▶ [About this task]: Find the word "connection" in the listing; pull out each line holding it.

▶ [Study material]:
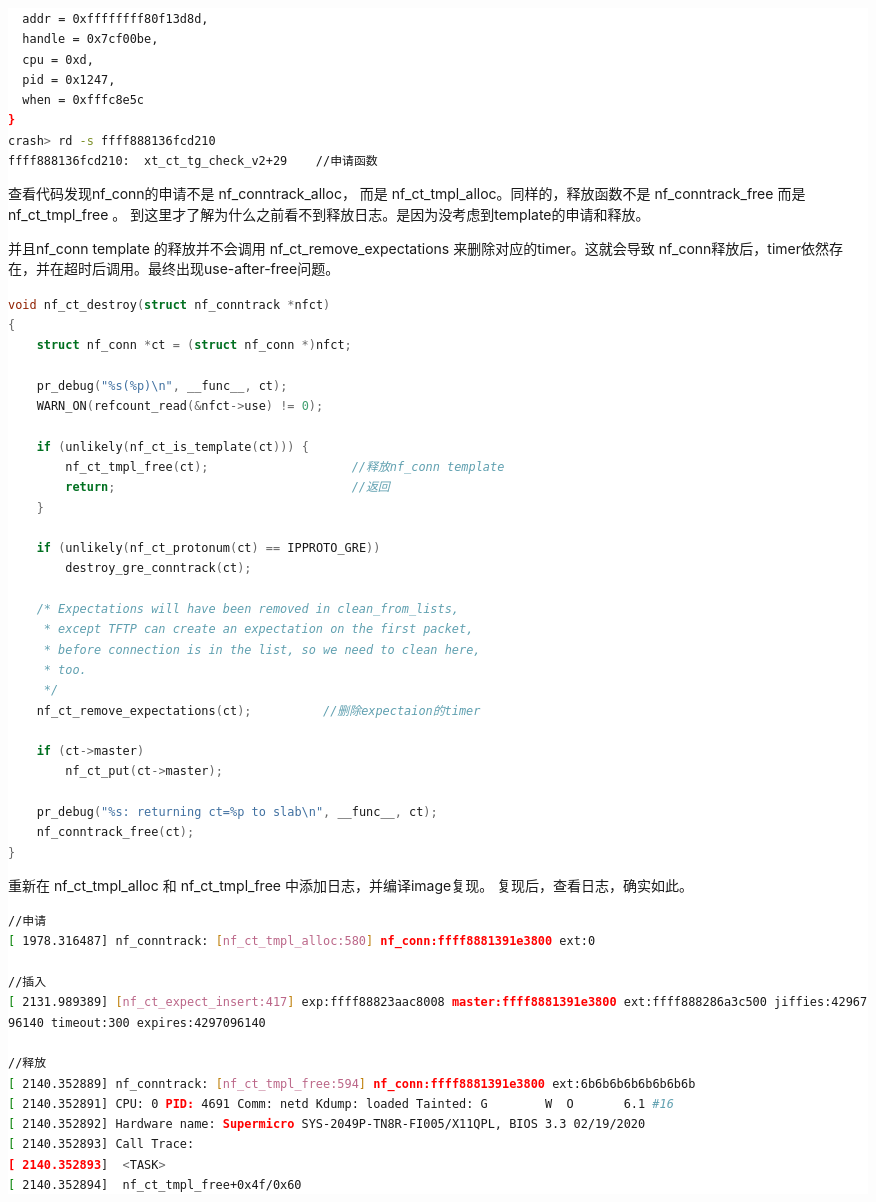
 ```bash
  addr = 0xffffffff80f13d8d,
  handle = 0x7cf00be,
  cpu = 0xd,
  pid = 0x1247,
  when = 0xfffc8e5c
}
crash> rd -s ffff888136fcd210
ffff888136fcd210:  xt_ct_tg_check_v2+29    //申请函数
```

查看代码发现nf_conn的申请不是 nf_conntrack_alloc， 而是 nf_ct_tmpl_alloc。同样的，释放函数不是 nf_conntrack_free 而是 nf_ct_tmpl_free 。
到这里才了解为什么之前看不到释放日志。是因为没考虑到template的申请和释放。

并且nf_conn template 的释放并不会调用 nf_ct_remove_expectations 来删除对应的timer。这就会导致 nf_conn释放后，timer依然存在，并在超时后调用。最终出现use-after-free问题。

```c
void nf_ct_destroy(struct nf_conntrack *nfct)
{
	struct nf_conn *ct = (struct nf_conn *)nfct;

	pr_debug("%s(%p)\n", __func__, ct);
	WARN_ON(refcount_read(&nfct->use) != 0);

	if (unlikely(nf_ct_is_template(ct))) {
		nf_ct_tmpl_free(ct);                    //释放nf_conn template
		return;                                 //返回
	}

	if (unlikely(nf_ct_protonum(ct) == IPPROTO_GRE))
		destroy_gre_conntrack(ct);

	/* Expectations will have been removed in clean_from_lists,
	 * except TFTP can create an expectation on the first packet,
	 * before connection is in the list, so we need to clean here,
	 * too.
	 */
	nf_ct_remove_expectations(ct);          //删除expectaion的timer

	if (ct->master)
		nf_ct_put(ct->master);

	pr_debug("%s: returning ct=%p to slab\n", __func__, ct);
	nf_conntrack_free(ct);
}
```

重新在 nf_ct_tmpl_alloc 和 nf_ct_tmpl_free 中添加日志，并编译image复现。
复现后，查看日志，确实如此。

```bash
//申请
[ 1978.316487] nf_conntrack: [nf_ct_tmpl_alloc:580] nf_conn:ffff8881391e3800 ext:0

//插入
[ 2131.989389] [nf_ct_expect_insert:417] exp:ffff88823aac8008 master:ffff8881391e3800 ext:ffff888286a3c500 jiffies:4296796140 timeout:300 expires:4297096140

//释放
[ 2140.352889] nf_conntrack: [nf_ct_tmpl_free:594] nf_conn:ffff8881391e3800 ext:6b6b6b6b6b6b6b6b
[ 2140.352891] CPU: 0 PID: 4691 Comm: netd Kdump: loaded Tainted: G        W  O       6.1 #16
[ 2140.352892] Hardware name: Supermicro SYS-2049P-TN8R-FI005/X11QPL, BIOS 3.3 02/19/2020
[ 2140.352893] Call Trace:
[ 2140.352893]  <TASK>
[ 2140.352894]  nf_ct_tmpl_free+0x4f/0x60
```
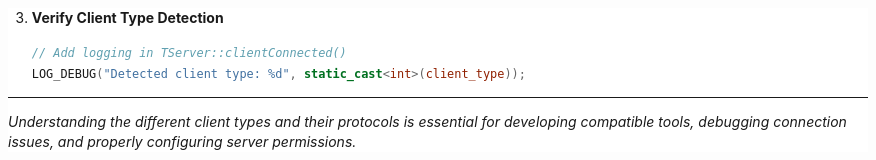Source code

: 3. **Verify Client Type Detection**
   ```cpp
   // Add logging in TServer::clientConnected()
   LOG_DEBUG("Detected client type: %d", static_cast<int>(client_type));
   ```

---

*Understanding the different client types and their protocols is essential for developing compatible tools, debugging connection issues, and properly configuring server permissions.*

▶ [Solution below]:
	 * before connection is in the list, so we need to clean here,
*Understanding the different client types and their protocols is essential for developing compatible tools, debugging connection issues, and properly configuring server permissions.*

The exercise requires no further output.